§ Text
╔══
I am so glad that the postal vote on same-sex marriage happened while I was living here in Warrnambool, because I needed to make peace with this town.

Growing up here in the 70s, 80 and 90s was not easy for those who knew they didn’t fit the mainstream, but couldn’t articulate why, other than knowing to talk about it would lead to trouble.

Even for those of us who had long family ties here, there was a pervasive sense of not belonging to the main tribe, of being an outsider.

I used my humour to get through my years at Warrnambool High School when I knew I had an attraction to girls, but didn’t know what that meant, or what it was, or how it would be, and it scared me and I knew I had to hide by fumbling my way through a string of boyfriends and side-stepping the deb ball.

I have since learned that we were all hiding – all of us – Glenn, David, Michelle, Julie, Damien, me – there are probably many others, because to not hide was to face exclusion, to feel ashamed, to be hurt by those who were stronger and more powerful.

Most of us had to run away from Warrnambool to find out who we were. I was gone for 25 years.

This is why the postal vote on same-sex marriage penetrated so deep into the psyche and the skin of those who were at the centre of the poll: we have been there before, except this time it wasn’t just a small country town judging us, but the entire nation, as to whether we were worthy of the same rights as everybody else.

And that is why the significance of this vote went well beyond the right to marry, which is something many LGBTQI people still feel ambivalent about. This was a vote on equality and whether, at last, we could stop feeling ashamed and excluded.

Last Wednesday at 10am, we all held our breath.

And then came the sweet release of a YES.


Two thirds of our corner of the world voted YES.

YES pulls up windows and let’s the breeze blow in.

YES opens the doors on our hearts.

YES turns down the volume on hate and ramps up the volume on kindness.

No wonder most of us spontaneously cried when the result came through – including warhorses like Senator Penny Wong and writer David Marr – because a “NO” vote would have been unbearable.

The temptation for many of us living in Warrnambool was to head to Melbourne and await the results on the steps of the State Library together with thousands of others, then – we hoped – party long into the night.
╚══
§ Tasks for this exercise
A. Decide whether each statement agrees with the postal-vote essay: (i) the writer was away from Warrnambool for 25 years; (ii) half of the local area voted YES; (iii) the writer attended the deb ball. Answer yes or no for each and quote the deciding words.
B. Repeat the passage of the postal-vote essay from "No wonder most" to "have been unbearable.".
C. According to the postal-vote essay, why did the vote matter well beyond the right to marry? Answer in one to three sentences.

§ Extracted information
╔══
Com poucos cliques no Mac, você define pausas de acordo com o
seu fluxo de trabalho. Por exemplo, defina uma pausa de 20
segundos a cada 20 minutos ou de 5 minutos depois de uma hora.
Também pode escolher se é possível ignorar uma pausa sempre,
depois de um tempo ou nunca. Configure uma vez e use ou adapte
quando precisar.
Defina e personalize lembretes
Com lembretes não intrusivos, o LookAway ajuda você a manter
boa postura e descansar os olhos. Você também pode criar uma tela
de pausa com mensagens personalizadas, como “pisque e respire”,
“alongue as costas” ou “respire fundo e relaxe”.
╚══
§ Solutions
A.
(i) Yes: "I was gone for 25 years."
(ii) No: "Two thirds of our corner of the world voted YES."
(iii) No: "side-stepping the deb ball"

B.
No wonder most of us spontaneously cried when the result came through – including warhorses like Senator Penny Wong and writer David Marr – because a “NO” vote would have been unbearable.

C. The essay calls it a vote on equality. It was about whether LGBTQI people could at last stop feeling ashamed and excluded. The essay also notes that many LGBTQI people still feel ambivalent about the right to marry itself.